* [EXERCISE PROMPT] Copy out every entry below, replacing "photograph" with "image" and changing nothing else. Leave the pictures out of your copy.

* [SUPPLIED RECORDS]
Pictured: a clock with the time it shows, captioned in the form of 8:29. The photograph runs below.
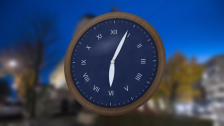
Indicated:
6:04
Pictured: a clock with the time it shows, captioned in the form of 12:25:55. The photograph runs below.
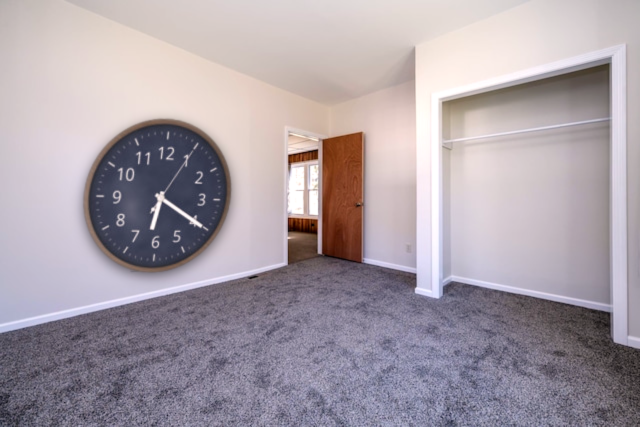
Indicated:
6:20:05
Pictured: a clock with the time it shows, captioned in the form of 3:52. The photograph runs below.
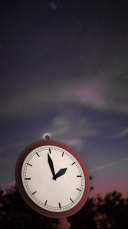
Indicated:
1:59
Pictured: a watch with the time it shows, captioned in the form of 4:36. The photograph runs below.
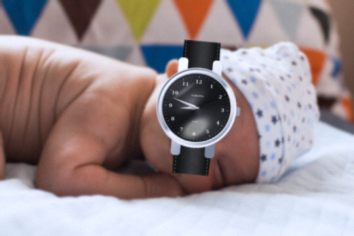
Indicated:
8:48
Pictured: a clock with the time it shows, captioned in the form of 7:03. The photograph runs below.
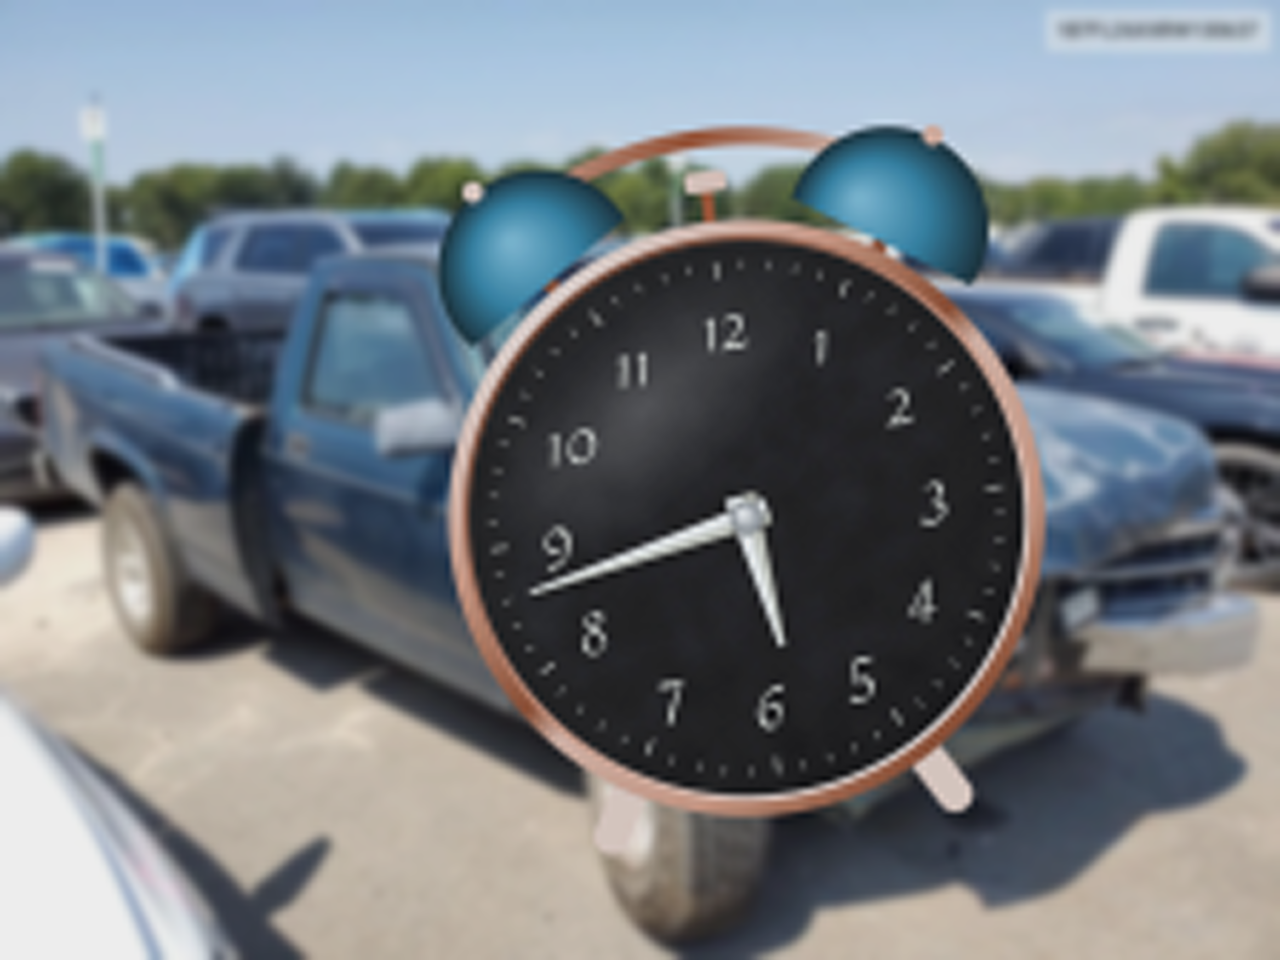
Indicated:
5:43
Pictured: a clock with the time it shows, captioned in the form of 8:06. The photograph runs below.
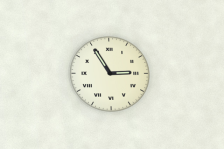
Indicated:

* [OUTPUT]
Pictured: a clock with the time it shows, captioned in the form of 8:29. The image runs below.
Indicated:
6:04
Pictured: a clock with the time it shows, captioned in the form of 12:25:55. The image runs below.
Indicated:
6:20:05
Pictured: a clock with the time it shows, captioned in the form of 3:52. The image runs below.
Indicated:
1:59
Pictured: a watch with the time it shows, captioned in the form of 4:36. The image runs below.
Indicated:
8:48
Pictured: a clock with the time it shows, captioned in the form of 7:03. The image runs below.
Indicated:
5:43
Pictured: a clock with the time it shows, captioned in the form of 8:06. The image runs below.
Indicated:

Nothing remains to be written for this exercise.